You will only be able to benefit from your former partner’s pension plan if your former partner agrees, as you must present a joint request with your former partner to the administrator of your pension plan.
Can we benefit from mediation?
Regardless of your marital status, Quebec law requires all separating couples with children to attend an information session about how mediation works before going to court. You do not need to attend the same information session as your ex-partner, and after the session you are free to decide whether or not you want to use mediation to come to an agreement with your ex.
If you decide to use mediation, the mediator will meet with you and your ex at the same time to help you decide on the terms of your separation and the custody of the children. You have the right to 6 free mediation sessions, including the initial information session if you have children. For more on mediation, please see the “Arbitration and Mediation” section of “I want to leave my partner”.

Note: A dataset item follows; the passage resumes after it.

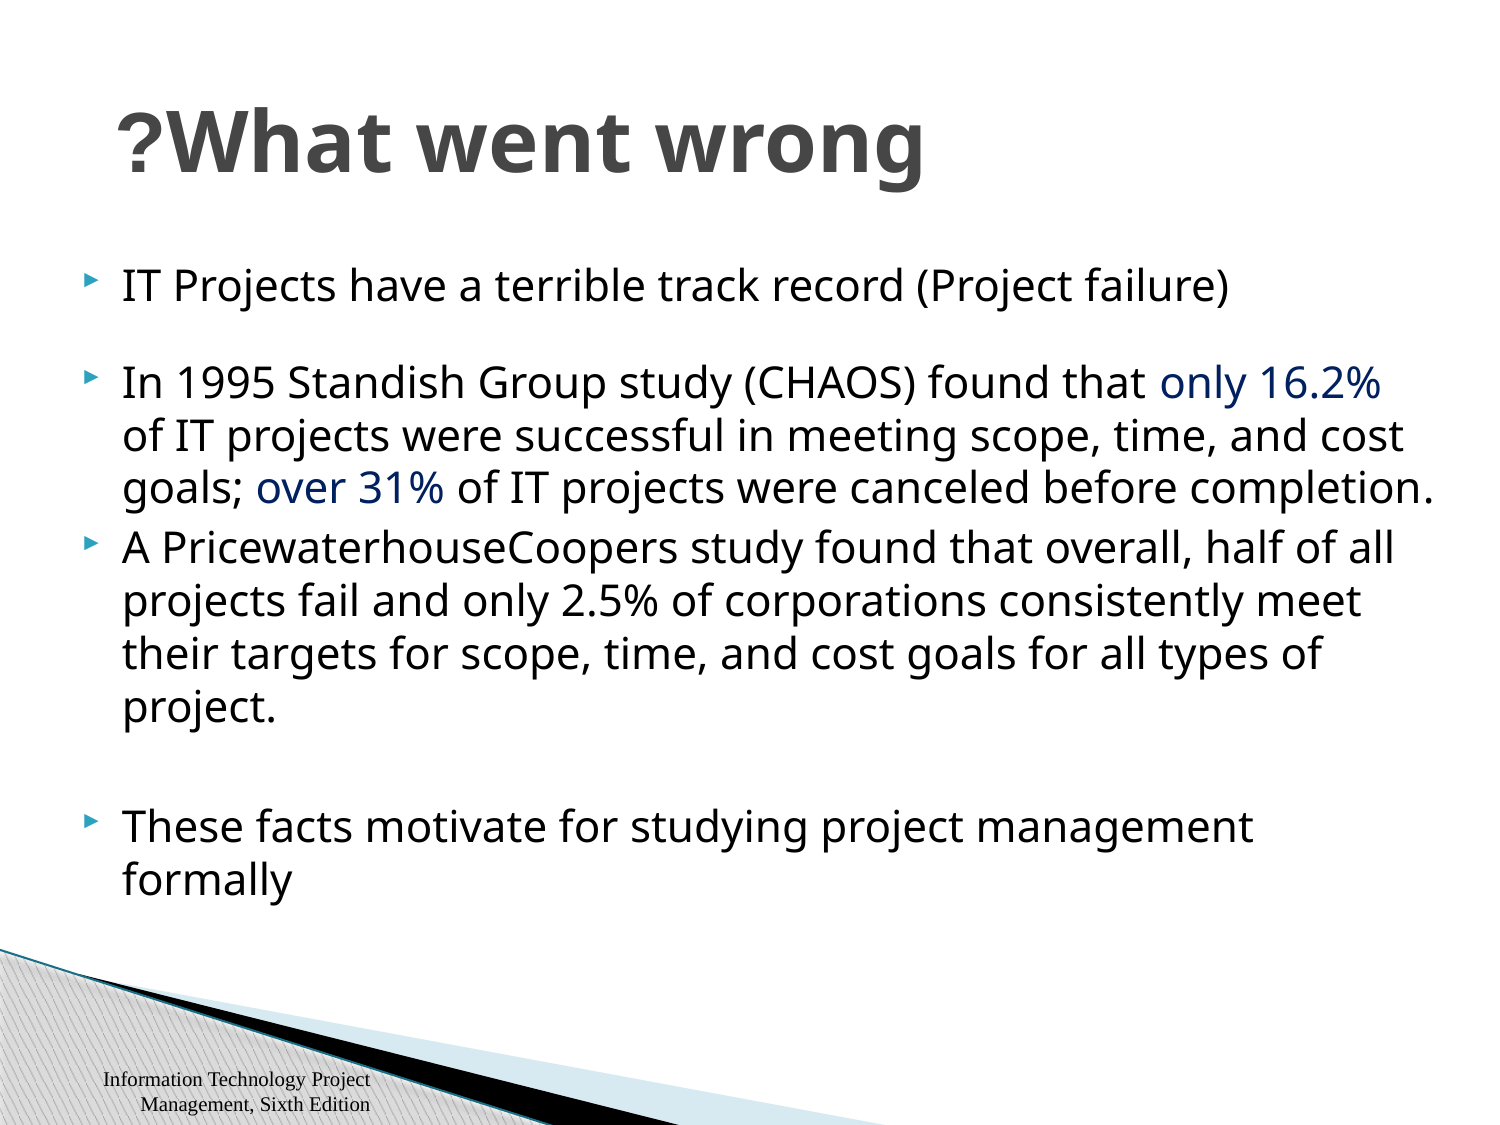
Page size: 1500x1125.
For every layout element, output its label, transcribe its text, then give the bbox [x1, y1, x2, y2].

title What went wrong? [75, 45, 1475, 233]
footer Information Technology Project Management, Sixth Edition [0, 1062, 386, 1123]
list IT Projects have a terrible track record (Project failure) In 1995 Standish Group study (CHAOS) found that only 16.2% of IT projects were successful in meeting scope, time, and cost goals; over 31% of IT projects were canceled before completion. A PricewaterhouseCoopers study found that overall, half of all projects fail and only 2.5% of corporations consistently meet their targets for scope, time, and cost goals for all types of project. These facts motivate for studying project management formally [50, 249, 1450, 949]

IMPORTANT: If you are a victim of conjugal violence, we suggest you speak with a social worker or a lawyer before considering mediation.
Can I get a “compensatory allowance” when in a de facto relationship?
There are two ways in which you could get compensation for work put towards your ex-partner’s business. However, proving these situations might be difficult:
- Tacit Partnership: If your ex-partner started a business in his name but both of you invested a lot of time, money and effort, it is considered that your “real intention” was to create a joint society; you could then obtain your share in the business.
- Unjust enrichment: If your ex-partner has become enriched and you have become poorer and these two facts are causally linked you could get compensation in court.